Carjacking capital of the world
South Africa has some of Africa’s most beautiful coastline, a stunning subtropical climate, and an abundance of wildlife. It also has one of the world’s highest rates of carjackings. According to police statistics, 10,627 carjackings occurred in the country of 50 million last year—half in tiny Gauteng Province, home to Johannesburg and Pretoria. But before you cancel your flight, keep in mind that most victims are not seriously injured and that there are things you can do to decrease your carjacking odds. The situation is so dire that residents can legally attach small flamethrowers to cars to repel carjackers (this is definitely not standard on rental cars). Less extreme precautions include watching for signs marking “carjacking blackspots or hotspots,” keeping doors locked while driving, and not stopping for apparent accidents, vehicles that have broken down, or even cars with blue lights—they’re not necessarily police. Weigh up whether to stop at red lights in high-risk areas, especially at night; risk a fine instead of a hijack. More than 8.3 million people visited South Africa last year, over 432,000 of them from the Americas. Well over a third of those visitors from the Americas were repeat visitors, proving South Africa’s appeal outweighs its potential risks.

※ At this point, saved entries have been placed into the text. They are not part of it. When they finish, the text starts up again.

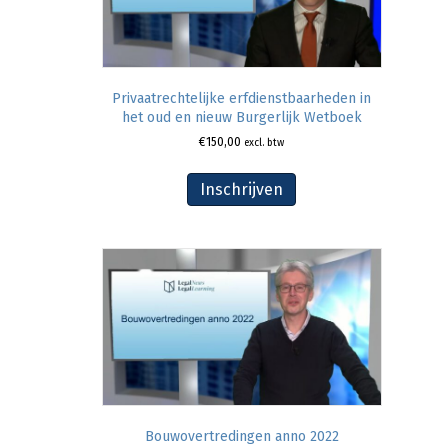
Privaatrechtelijke erfdienstbaarheden in
het oud en nieuw Burgerlijk Wetboek
€
150,00
excl. btw
Inschrijven
Bouwovertredingen anno 2022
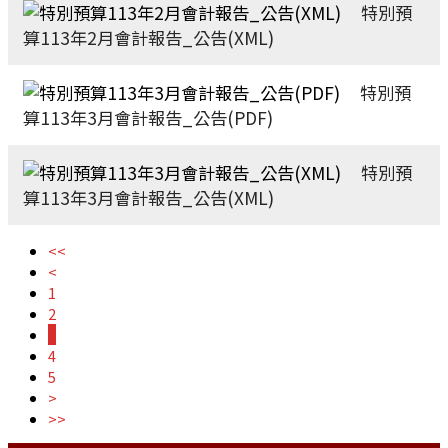
特別預
算113年2月會計報告_公告(XML)
特別預
算113年3月會計報告_公告(PDF)
特別預
算113年3月會計報告_公告(XML)
<<
<
1
2
3
4
5
>
>>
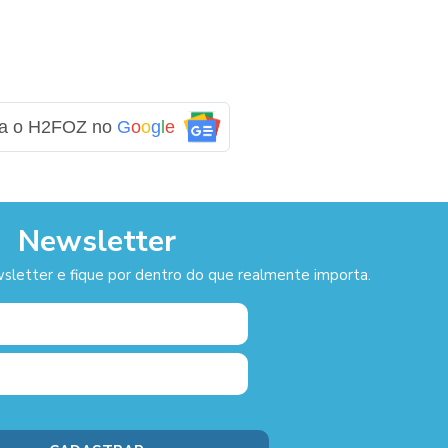
ga o H2FOZ no
G
o
o
g
l
e
Newsletter
sletter e fique por dentro do que realmente importa.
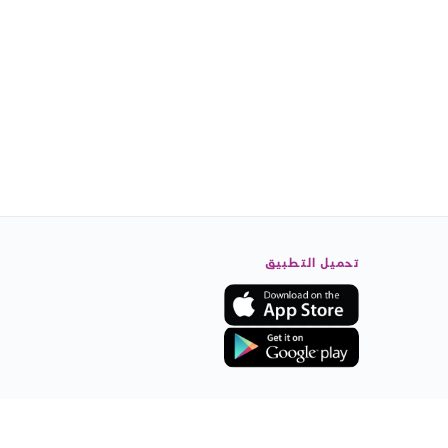
تحميل التطبيق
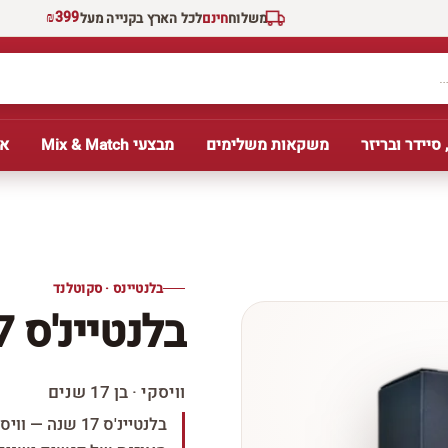
₪399
משלוח
חינם
לכל הארץ בקנייה מעל
 סיידר ובריזר
משקאות משלימים
מבצעי Mix & Match
אב
בלנטיינס · סקוטלנד
בלנטיינ'ס 17 שנה
וויסקי · בן 17 שנים
בלנטיינ'ס 17 ש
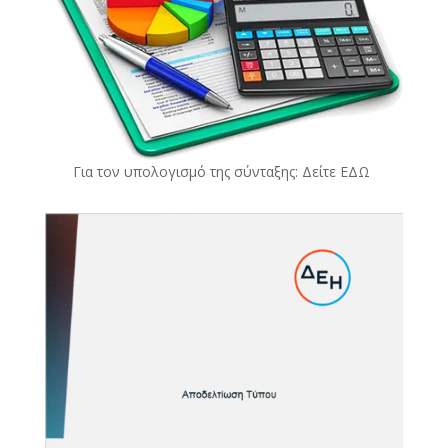
Για τον υπολογισμό της σύνταξης: Δείτε
ΕΔΩ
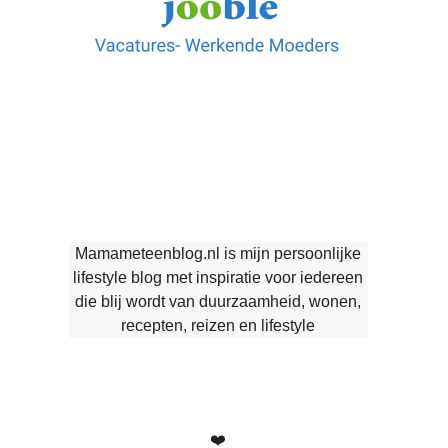
Mamameteenblog.nl is mijn persoonlijke
lifestyle blog met inspiratie voor iedereen
die blij wordt van duurzaamheid, wonen,
recepten, reizen en lifestyle
❤️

The deadliest animal roads in North America
Every year, there are about 1 million collisions with deer on U.S. roads, more than 100,000 of them in Pennsylvania, where the odds of hitting a deer are one in 86. The deadliest month for deer collisions is November, when male deer have fighting and mating on their minds. So turn up your high beams and watch for posted deer crossing signs, particularly between 6 and 9 p.m. While deer hit the headlines in Pennsylvania as well as neighboring West Virginia, Alaska had a grim bumper winter for moose collisions. By February, over 600 winter moose collisions had been recorded. Back on the East Coast, New Hampshire is a bad state to be a moose, with around 250 moose-car encounters annually; a hefty figure considering the state’s moose population is only 6,000 strong.
Roads with the most chaos—and the most cows
Notorious for its chaotic traffic, India might well be the most terrifying place to drive. Gargantuan traffic jams, six cars crammed into the three lanes, and a complete disregard for traffic signs and markings: These are just a few of the travel hazards you’ll face on India’s city streets. The noise of car horns is deafening as streets seethe with cars, cows, mopeds, bikes, and pedestrians. Outside the cities, ancient, precariously held-together vehicles hurtle along poorly maintained roads at breakneck speed. Drivers often leave car lights off at night when driving poorly or unlit streets and sometimes shut off engines completely when going down hills. If you have to drive in India—it’s an experience, you’ll never forget.